Aim of the task
Write out again, exactly as they stand, the line that includes "Horizon Fitness" and all remaining lines of the entries.

Material for this exercise
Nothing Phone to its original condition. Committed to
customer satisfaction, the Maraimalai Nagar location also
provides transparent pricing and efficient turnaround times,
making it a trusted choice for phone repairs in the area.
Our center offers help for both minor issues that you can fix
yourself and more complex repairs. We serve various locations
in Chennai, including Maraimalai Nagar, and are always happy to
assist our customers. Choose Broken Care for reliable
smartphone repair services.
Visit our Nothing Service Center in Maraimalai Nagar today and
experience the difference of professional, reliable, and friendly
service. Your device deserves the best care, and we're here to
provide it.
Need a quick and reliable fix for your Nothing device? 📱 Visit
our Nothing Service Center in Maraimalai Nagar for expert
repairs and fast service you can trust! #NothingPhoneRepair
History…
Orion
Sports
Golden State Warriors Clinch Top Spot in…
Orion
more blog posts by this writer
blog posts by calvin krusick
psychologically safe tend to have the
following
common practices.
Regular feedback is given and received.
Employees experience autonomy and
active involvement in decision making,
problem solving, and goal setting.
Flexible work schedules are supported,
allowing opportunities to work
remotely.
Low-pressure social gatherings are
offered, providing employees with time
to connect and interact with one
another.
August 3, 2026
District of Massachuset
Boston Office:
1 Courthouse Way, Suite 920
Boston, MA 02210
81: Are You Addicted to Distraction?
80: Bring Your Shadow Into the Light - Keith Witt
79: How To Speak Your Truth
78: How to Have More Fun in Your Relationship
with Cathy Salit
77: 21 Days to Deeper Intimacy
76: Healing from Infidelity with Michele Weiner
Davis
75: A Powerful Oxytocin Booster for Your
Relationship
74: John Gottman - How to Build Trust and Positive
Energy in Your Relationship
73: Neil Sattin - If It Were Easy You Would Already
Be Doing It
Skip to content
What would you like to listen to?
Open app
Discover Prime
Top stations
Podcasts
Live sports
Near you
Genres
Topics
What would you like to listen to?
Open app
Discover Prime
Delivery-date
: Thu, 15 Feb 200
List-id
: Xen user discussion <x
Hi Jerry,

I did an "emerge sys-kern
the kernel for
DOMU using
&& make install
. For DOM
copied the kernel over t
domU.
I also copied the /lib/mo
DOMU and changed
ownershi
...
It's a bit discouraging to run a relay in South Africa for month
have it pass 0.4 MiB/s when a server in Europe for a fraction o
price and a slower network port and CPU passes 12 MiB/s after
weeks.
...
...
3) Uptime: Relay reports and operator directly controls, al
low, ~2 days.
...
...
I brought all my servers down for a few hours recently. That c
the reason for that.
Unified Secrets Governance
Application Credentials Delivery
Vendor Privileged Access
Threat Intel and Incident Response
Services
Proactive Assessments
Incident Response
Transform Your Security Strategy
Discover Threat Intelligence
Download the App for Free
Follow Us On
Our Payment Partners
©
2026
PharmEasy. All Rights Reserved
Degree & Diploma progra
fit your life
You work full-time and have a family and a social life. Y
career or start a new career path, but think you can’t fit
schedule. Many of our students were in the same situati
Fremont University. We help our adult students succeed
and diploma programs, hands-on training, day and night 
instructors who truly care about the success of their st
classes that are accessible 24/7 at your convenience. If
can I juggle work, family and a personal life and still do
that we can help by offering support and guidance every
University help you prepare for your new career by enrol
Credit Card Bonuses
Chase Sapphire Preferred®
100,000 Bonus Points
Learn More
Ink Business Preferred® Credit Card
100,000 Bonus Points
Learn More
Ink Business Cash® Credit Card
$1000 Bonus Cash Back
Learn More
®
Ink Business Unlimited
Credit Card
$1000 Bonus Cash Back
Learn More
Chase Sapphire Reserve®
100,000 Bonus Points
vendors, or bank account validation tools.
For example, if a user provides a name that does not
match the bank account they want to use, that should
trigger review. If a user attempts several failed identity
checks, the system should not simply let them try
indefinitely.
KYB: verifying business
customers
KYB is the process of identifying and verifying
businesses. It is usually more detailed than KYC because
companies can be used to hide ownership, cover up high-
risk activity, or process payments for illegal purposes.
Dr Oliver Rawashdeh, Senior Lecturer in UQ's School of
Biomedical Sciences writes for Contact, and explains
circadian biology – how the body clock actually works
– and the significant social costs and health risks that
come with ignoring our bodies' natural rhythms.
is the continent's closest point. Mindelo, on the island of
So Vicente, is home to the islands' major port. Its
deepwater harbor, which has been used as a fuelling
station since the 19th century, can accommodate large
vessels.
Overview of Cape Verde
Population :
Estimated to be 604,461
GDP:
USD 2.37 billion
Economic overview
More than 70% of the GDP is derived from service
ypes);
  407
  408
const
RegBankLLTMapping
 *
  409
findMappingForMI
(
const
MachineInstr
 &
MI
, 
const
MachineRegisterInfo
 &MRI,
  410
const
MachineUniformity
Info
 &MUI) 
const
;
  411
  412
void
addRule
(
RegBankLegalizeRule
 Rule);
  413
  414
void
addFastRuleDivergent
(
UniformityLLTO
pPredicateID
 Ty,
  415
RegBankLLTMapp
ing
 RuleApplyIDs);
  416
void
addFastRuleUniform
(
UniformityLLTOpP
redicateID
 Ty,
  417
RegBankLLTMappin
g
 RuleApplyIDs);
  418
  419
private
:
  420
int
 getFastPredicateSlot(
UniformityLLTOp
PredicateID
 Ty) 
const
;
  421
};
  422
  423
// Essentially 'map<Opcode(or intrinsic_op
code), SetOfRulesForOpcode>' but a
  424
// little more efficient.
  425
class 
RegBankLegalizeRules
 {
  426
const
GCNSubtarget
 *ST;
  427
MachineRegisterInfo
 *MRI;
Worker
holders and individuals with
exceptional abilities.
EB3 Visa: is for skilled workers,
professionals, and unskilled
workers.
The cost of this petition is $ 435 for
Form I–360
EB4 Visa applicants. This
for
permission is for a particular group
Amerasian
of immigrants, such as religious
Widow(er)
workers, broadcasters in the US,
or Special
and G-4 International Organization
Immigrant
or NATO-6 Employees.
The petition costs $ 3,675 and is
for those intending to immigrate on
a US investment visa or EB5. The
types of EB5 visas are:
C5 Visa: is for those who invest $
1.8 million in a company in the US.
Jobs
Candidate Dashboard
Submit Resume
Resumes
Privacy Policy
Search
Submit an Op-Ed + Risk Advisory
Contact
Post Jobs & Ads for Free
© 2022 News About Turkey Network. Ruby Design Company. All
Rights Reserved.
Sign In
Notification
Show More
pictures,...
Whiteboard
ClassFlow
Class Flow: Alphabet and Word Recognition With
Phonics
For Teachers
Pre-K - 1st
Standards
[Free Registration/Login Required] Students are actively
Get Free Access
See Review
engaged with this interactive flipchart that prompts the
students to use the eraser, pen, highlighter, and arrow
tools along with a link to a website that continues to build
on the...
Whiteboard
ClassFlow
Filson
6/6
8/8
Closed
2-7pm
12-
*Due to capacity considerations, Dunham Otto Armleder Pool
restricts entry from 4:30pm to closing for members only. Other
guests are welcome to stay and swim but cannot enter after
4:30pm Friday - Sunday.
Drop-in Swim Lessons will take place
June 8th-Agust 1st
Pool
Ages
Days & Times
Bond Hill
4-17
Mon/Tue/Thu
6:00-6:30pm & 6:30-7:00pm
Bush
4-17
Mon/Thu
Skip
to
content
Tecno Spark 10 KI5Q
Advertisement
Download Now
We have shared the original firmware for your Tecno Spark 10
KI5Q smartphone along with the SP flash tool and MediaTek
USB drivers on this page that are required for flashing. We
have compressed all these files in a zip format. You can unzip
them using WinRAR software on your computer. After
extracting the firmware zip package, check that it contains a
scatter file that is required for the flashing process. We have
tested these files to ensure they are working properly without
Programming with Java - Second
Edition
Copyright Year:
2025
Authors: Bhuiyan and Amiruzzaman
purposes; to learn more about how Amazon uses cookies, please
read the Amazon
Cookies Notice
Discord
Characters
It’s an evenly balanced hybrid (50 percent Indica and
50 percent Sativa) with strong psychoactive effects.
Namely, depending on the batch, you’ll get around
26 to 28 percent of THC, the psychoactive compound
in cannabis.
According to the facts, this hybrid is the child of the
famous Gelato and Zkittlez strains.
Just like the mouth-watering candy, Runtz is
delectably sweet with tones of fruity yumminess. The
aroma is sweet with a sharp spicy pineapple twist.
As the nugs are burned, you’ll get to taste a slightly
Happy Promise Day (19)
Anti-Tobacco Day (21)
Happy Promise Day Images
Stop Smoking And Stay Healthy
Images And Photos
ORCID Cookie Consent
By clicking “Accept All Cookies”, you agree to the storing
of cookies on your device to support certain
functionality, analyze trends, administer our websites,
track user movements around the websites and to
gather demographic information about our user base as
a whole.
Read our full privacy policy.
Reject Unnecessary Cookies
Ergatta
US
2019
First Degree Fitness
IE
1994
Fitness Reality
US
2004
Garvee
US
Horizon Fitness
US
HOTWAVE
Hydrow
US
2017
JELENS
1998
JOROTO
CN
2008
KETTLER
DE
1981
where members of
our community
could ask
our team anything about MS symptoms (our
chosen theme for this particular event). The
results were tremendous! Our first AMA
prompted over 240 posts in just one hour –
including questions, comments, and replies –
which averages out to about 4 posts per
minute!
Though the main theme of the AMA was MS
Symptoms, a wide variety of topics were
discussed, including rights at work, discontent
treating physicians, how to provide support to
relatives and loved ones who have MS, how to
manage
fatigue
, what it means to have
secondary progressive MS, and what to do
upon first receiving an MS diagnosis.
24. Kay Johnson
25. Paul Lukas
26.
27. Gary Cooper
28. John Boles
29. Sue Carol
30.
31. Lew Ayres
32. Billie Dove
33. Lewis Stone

Solution for this exercise
Horizon Fitness
US
HOTWAVE
Hydrow
US
2017
JELENS
1998
JOROTO
CN
2008
KETTLER
DE
1981
where members of
our community
could ask
our team anything about MS symptoms (our
chosen theme for this particular event). The
results were tremendous! Our first AMA
prompted over 240 posts in just one hour –
including questions, comments, and replies –
which averages out to about 4 posts per
minute!
Though the main theme of the AMA was MS
Symptoms, a wide variety of topics were
discussed, including rights at work, discontent
treating physicians, how to provide support to
relatives and loved ones who have MS, how to
manage
fatigue
, what it means to have
secondary progressive MS, and what to do
upon first receiving an MS diagnosis.
24. Kay Johnson
25. Paul Lukas
26.
27. Gary Cooper
28. John Boles
29. Sue Carol
30.
31. Lew Ayres
32. Billie Dove
33. Lewis Stone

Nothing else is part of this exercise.